Questo studio di coorte prospettico supporta l’ipotesi che l’esposizione ai PFAS, individualmente e come miscele, possa aumentare il rischio di diabete incidente nelle donne di mezza età. Sebbene le dimensioni degli effetti negli uomini e in altre popolazioni non incluse nel loro studio siano sconosciute, se questi risultati sono applicabili anche agli uomini e agli individui di tutte le età ed etnie indipendentemente dall’ubicazione, allora circa 370.000 casi (circa il 25%) su i 1,5 milioni di americani con nuova diagnosi di diabete ogni anno potrebbero essere attribuibili all’esposizione a PFAS. Questi risultati suggeriscono che la PFAS può essere un importante fattore di rischio per il diabete e avere un impatto sostanziale sulla salute pubblica.

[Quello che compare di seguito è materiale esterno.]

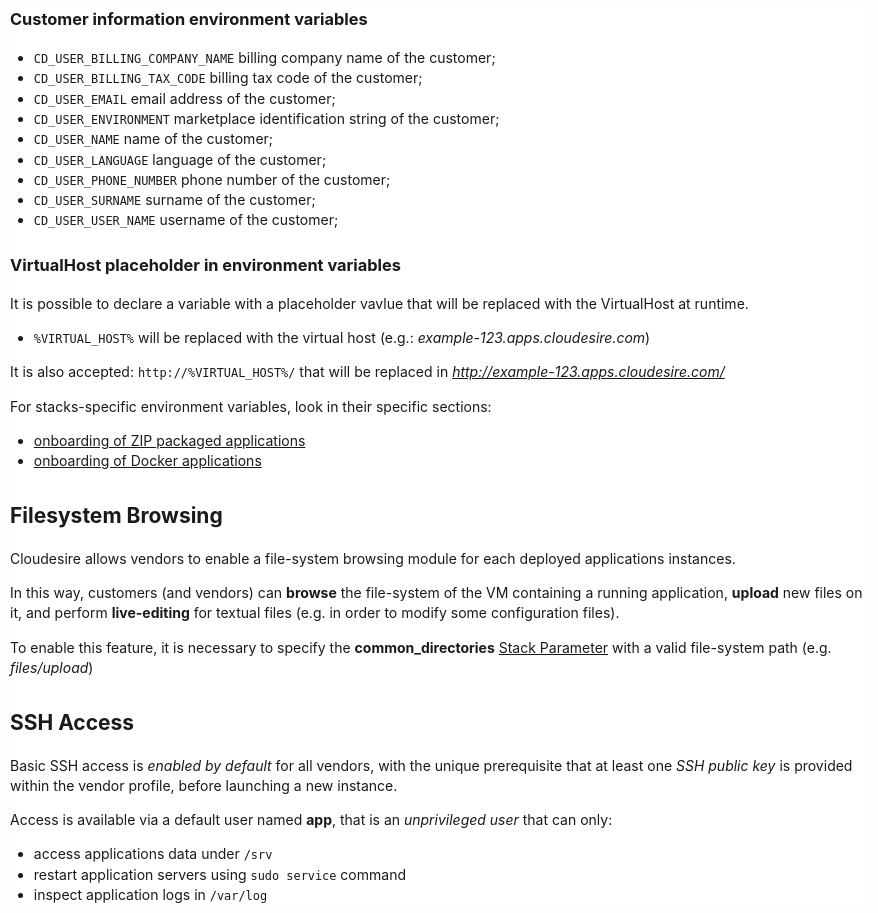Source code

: ### Customer information environment variables

* `CD_USER_BILLING_COMPANY_NAME` billing company name of the customer;
* `CD_USER_BILLING_TAX_CODE` billing tax code of the customer;
* `CD_USER_EMAIL` email address of the customer;
* `CD_USER_ENVIRONMENT` marketplace identification string of the customer;
* `CD_USER_NAME` name of the customer;
* `CD_USER_LANGUAGE` language of the customer;
* `CD_USER_PHONE_NUMBER` phone number of the customer;
* `CD_USER_SURNAME` surname of the customer;
* `CD_USER_USER_NAME` username of the customer;

### VirtualHost placeholder in environment variables

It is possible to declare a variable with a placeholder vavlue that will be
replaced with the VirtualHost at runtime.

* `%VIRTUAL_HOST%` will be replaced with the virtual host (e.g.:
  _example-123.apps.cloudesire.com_)

It is also accepted: `http://%VIRTUAL_HOST%/` that will be replaced in
_http://example-123.apps.cloudesire.com/_

For stacks-specific environment variables, look in their specific sections:

* [onboarding of ZIP packaged applications](deployed.md#zip-packaging)
* [onboarding of Docker applications](deployed.md#docker-packaging)

## Filesystem Browsing

Cloudesire allows  vendors to enable a file-system browsing module for each
deployed applications instances.

In this way, customers (and vendors) can **browse** the file-system of the VM
containing a running application, **upload** new files on it, and perform
**live-editing** for textual files (e.g. in order to modify some configuration
files).

To enable this feature, it is necessary to specify the **common_directories**
[Stack Parameter](deployed.md#stack-parameters) with a valid file-system path
(e.g. _files/upload_)

## SSH Access

Basic SSH access is _enabled by default_ for all vendors, with the unique
prerequisite that at least one _SSH public key_ is provided within the vendor
profile, before launching a new instance.

Access is available via a default user named **app**, that is an _unprivileged
user_ that can only:

* access applications data under `/srv`
* restart application servers using `sudo service` command
* inspect application logs in `/var/log`
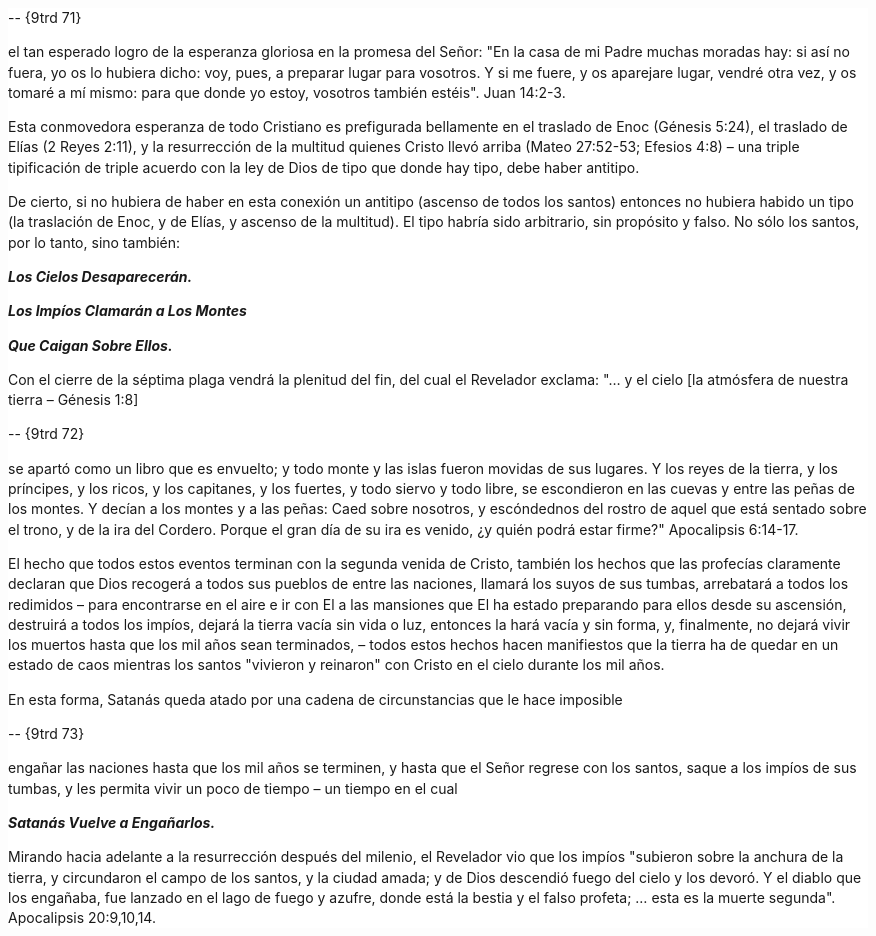  -- {9trd 71}   
  
  el tan esperado logro de la esperanza gloriosa en la promesa del Señor: "En la casa de mi Padre muchas moradas hay: si así no fuera, yo os lo hubiera dicho: voy, pues, a preparar lugar para vosotros. Y si me fuere, y os aparejare lugar, vendré otra vez, y os tomaré a mí mismo: para que donde yo estoy, vosotros también estéis". Juan 14:2-3.

 Esta conmovedora esperanza de todo Cristiano es prefigurada bellamente en el traslado de Enoc (Génesis 5:24), el traslado de Elías (2 Reyes 2:11), y la resurrección de la multitud quienes Cristo llevó arriba (Mateo 27:52-53; Efesios 4:8) – una triple tipificación de triple acuerdo con la ley de Dios de tipo que donde hay tipo, debe haber antitipo.

 De cierto, si no hubiera de haber en esta conexión un antitipo (ascenso de todos los santos) entonces no hubiera habido un tipo (la traslación de Enoc, y de Elías, y ascenso de la multitud). El tipo habría sido arbitrario, sin propósito y falso. No sólo los santos, por lo tanto, sino también:

 **_Los Cielos Desaparecerán._**

**_Los Impíos Clamarán a Los Montes_**

**_Que Caigan Sobre Ellos._**

 Con el cierre de la séptima plaga vendrá la plenitud del fin, del cual el Revelador exclama: "… y el cielo [la atmósfera de nuestra tierra – Génesis 1:8]

 -- {9trd 72}   
  
  se apartó como un libro que es envuelto; y todo monte y las islas fueron movidas de sus lugares. Y los reyes de la tierra, y los príncipes, y los ricos, y los capitanes, y los fuertes, y todo siervo y todo libre, se escondieron en las cuevas y entre las peñas de los montes. Y decían a los montes y a las peñas: Caed sobre nosotros, y escóndednos del rostro de aquel que está sentado sobre el trono, y de la ira del Cordero. Porque el gran día de su ira es venido, ¿y quién podrá estar firme?" Apocalipsis 6:14-17.

 El hecho que todos estos eventos terminan con la segunda venida de Cristo, también los hechos que las profecías claramente declaran que Dios recogerá a todos sus pueblos de entre las naciones, llamará los suyos de sus tumbas, arrebatará a todos los redimidos – para encontrarse en el aire e ir con El a las mansiones que El ha estado preparando para ellos desde su ascensión, destruirá a todos los impíos, dejará la tierra vacía sin vida o luz, entonces la hará vacía y sin forma, y, finalmente, no dejará vivir los muertos hasta que los mil años sean terminados, – todos estos hechos hacen manifiestos que la tierra ha de quedar en un estado de caos mientras los santos "vivieron y reinaron" con Cristo en el cielo durante los mil años.

 En esta forma, Satanás queda atado por una cadena de circunstancias que le hace imposible

 -- {9trd 73}   
  
  engañar las naciones hasta que los mil años se terminen, y hasta que el Señor regrese con los santos, saque a los impíos de sus tumbas, y les permita vivir un poco de tiempo – un tiempo en el cual

 **_Satanás Vuelve a Engañarlos._**

 Mirando hacia adelante a la resurrección después del milenio, el Revelador vio que los impíos "subieron sobre la anchura de la tierra, y circundaron el campo de los santos, y la ciudad amada; y de Dios descendió fuego del cielo y los devoró. Y el diablo que los engañaba, fue lanzado en el lago de fuego y azufre, donde está la bestia y el falso profeta; … esta es la muerte segunda". Apocalipsis 20:9,10,14.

Gli autori concludono: “La ridotta esposizione a queste ‘sostanze chimiche per sempre e ovunque’ anche prima di entrare nella mezza età può essere un approccio preventivo chiave per ridurre il rischio di diabete. I cambiamenti delle politiche sull’acqua potabile e sui prodotti di consumo potrebbero impedire l’esposizione a tutta la popolazione”. Avvertono che le normative incentrate su alcuni composti specifici potrebbero essere inefficaci e che i PFAS persistenti potrebbero dover essere regolamentati come una “classe”. Infine, osservano che i medici devono essere consapevoli dei PFAS come fattori di rischio non riconosciuti per il diabete ed essere preparati a consigliare i pazienti sulle fonti di esposizione e sui potenziali effetti sulla salute.